_Excerpt provided_

--------------------------------------------------

Mortgage rate forecast for next week (Dec. 5-9)
Interest rates continued their downward trend and fell for the fourth time in the last five weeks.
The average 30-year fixed rate mortgage decreased from 6.58% on Nov. 23 to 6.49% on Dec. 1, according to Freddie Mac. With inflation showing signs of lessening and the Federal Reserve hinting that smaller hikes are coming, lenders have eased the rates they’re offering.
“Investors have clearly viewed the inflation report – which hinted at a long-awaited deceleration in consumer price growth – as evidence that the Fed will take its foot off the macroeconomic brake and slow its pace of interest rate hikes,” said Matthew Speakman, Zillow Home Loans’ senior economist.
In this article (Skip to...)
- Will rates go down in December?
- 90-day forecast
- Expert rate predictions
- Mortgage rate trends
- Rates by loan type
- Mortgage strategies for December
- Mortgage rates FAQ
Will mortgage rates go down in December?
Mortgage rates fluctuated greatly in the third quarter of 2022. The average 30-year fixed rate dipped as low as 4.99% on Aug. 4 then reached a high-water mark of 7.08% on Nov. 10, according to Freddie Mac.

--------------------------------------------------

(Stored data entries)
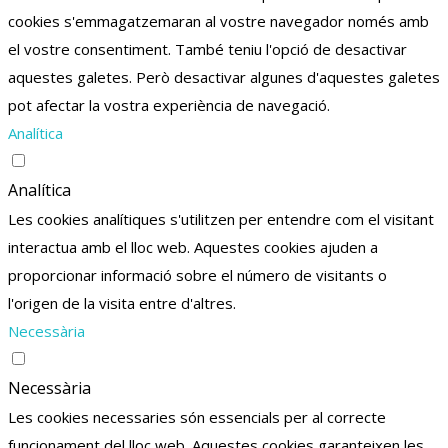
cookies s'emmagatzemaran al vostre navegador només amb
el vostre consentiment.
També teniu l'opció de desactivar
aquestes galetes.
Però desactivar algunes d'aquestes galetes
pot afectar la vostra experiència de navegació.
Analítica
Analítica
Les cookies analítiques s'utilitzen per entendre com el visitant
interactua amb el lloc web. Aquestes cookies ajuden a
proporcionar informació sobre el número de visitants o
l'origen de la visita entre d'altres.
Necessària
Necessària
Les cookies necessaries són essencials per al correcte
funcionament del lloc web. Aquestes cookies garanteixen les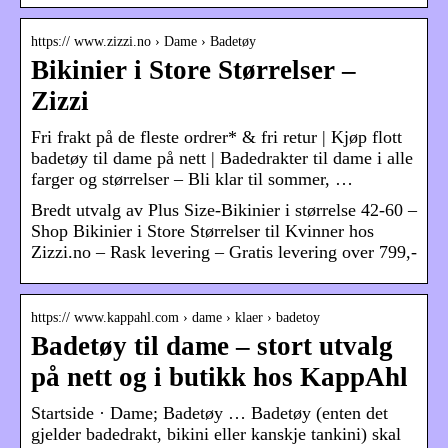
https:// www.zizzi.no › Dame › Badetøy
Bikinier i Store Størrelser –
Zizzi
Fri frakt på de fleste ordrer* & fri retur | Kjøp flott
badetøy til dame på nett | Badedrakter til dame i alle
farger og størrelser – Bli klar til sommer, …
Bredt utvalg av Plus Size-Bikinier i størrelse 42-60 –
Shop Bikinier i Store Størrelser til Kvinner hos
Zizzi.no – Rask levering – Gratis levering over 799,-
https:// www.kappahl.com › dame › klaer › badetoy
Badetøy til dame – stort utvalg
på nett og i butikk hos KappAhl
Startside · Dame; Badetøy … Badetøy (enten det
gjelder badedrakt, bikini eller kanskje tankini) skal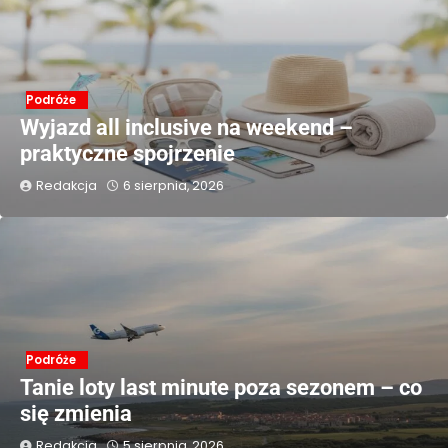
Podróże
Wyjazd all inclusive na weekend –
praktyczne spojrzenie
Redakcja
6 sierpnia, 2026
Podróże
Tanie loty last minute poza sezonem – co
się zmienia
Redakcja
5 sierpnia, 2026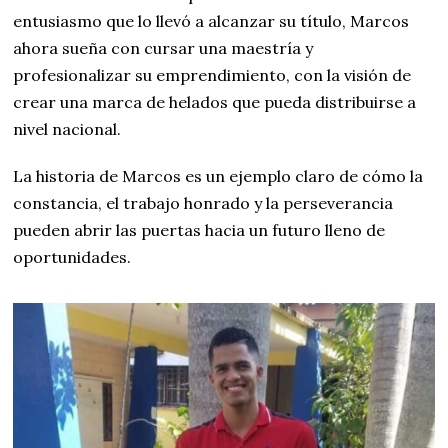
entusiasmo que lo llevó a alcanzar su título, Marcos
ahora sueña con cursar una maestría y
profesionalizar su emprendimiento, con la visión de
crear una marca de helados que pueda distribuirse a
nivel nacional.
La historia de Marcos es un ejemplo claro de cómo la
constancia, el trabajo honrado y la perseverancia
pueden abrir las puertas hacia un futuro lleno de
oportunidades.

--------------------------------------------------

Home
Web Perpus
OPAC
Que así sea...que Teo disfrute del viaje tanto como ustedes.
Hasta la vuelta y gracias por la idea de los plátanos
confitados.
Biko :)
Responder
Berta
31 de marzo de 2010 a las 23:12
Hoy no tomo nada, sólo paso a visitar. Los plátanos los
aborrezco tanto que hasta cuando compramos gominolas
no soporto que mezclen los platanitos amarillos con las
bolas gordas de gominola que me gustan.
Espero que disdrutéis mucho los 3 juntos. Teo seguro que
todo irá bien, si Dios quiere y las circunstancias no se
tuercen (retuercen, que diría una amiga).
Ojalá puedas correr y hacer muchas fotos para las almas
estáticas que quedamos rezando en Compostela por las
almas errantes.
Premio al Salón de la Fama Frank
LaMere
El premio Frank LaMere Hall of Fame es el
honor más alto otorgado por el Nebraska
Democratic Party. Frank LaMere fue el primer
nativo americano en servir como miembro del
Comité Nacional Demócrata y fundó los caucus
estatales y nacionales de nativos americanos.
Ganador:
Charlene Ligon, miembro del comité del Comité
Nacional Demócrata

--------------------------------------------------

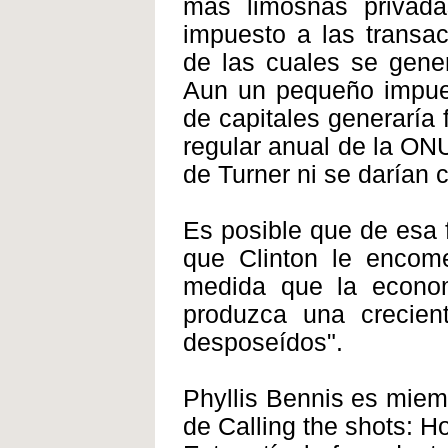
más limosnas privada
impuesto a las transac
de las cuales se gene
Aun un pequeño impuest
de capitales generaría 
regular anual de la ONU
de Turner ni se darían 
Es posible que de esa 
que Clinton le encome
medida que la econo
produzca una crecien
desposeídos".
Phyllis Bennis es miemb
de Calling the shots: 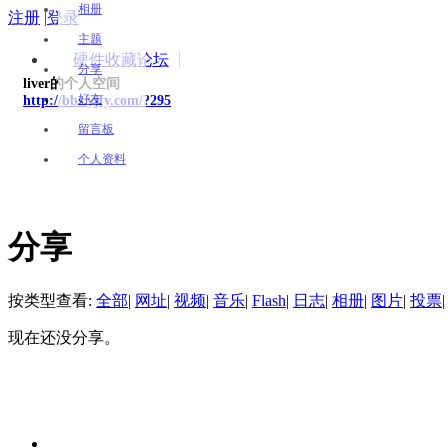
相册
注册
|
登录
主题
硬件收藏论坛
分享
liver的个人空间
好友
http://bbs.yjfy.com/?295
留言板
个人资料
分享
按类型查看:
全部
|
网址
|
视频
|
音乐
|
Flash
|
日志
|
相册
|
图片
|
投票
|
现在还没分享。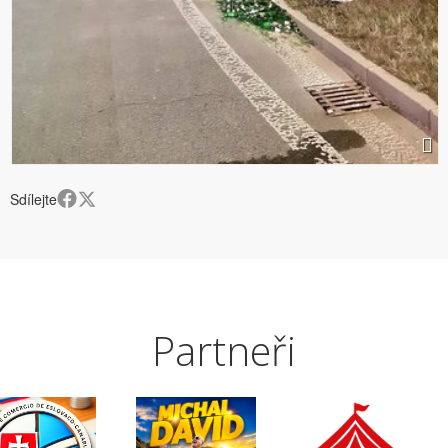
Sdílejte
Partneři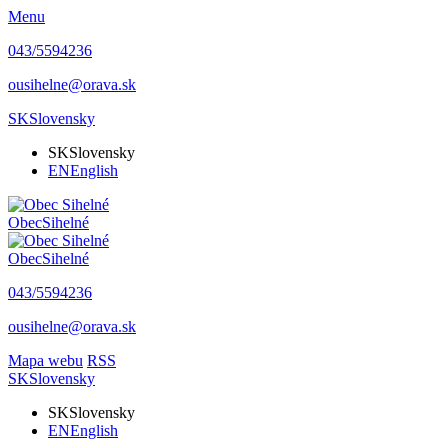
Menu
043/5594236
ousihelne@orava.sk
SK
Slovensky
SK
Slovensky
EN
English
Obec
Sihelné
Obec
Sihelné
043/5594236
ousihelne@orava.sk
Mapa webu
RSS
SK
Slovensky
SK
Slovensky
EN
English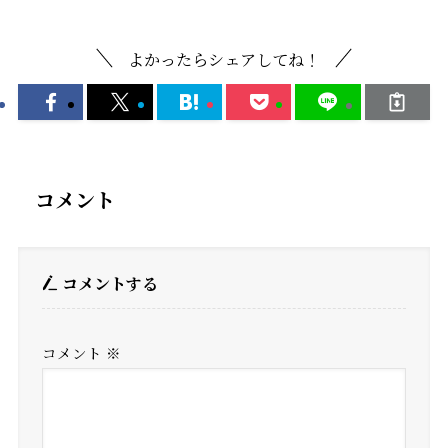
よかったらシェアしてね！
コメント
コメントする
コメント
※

--------------------------------------------------

_Required tasks_
1. From the mortgage rate forecast, copy the part that opens with the words containing "The average 30-year fixed rate mortgage" and closes with "Loans’ senior economist.".
2. According to the mortgage rate forecast, why have lenders eased the rates they offer? Answer in one to three sentences.
3. Rewrite the paragraph in the mortgage rate forecast that begins "The average 30-year fixed rate mortgage decreased" in shorter form, keeping its main facts.
You don't need the rows to complete this work.

_Solved tasks_
1.
The average 30-year fixed rate mortgage decreased from 6.58% on Nov. 23 to 6.49% on Dec. 1, according to Freddie Mac. With inflation showing signs of lessening and the Federal Reserve hinting that smaller hikes are coming, lenders have eased the rates they’re offering.
“Investors have clearly viewed the inflation report – which hinted at a long-awaited deceleration in consumer price growth – as evidence that the Fed will take its foot off the macroeconomic brake and slow its pace of interest rate hikes,” said Matthew Speakman, Zillow Home Loans’ senior economist.

2. Inflation is showing signs of lessening, and the Federal Reserve has hinted that smaller hikes are coming.

3. Freddie Mac reports that the average 30-year fixed mortgage rate fell from 6.58% on Nov. 23 to 6.49% on Dec. 1. Lenders lowered rates as inflation showed signs of easing and the Federal Reserve hinted at smaller hikes.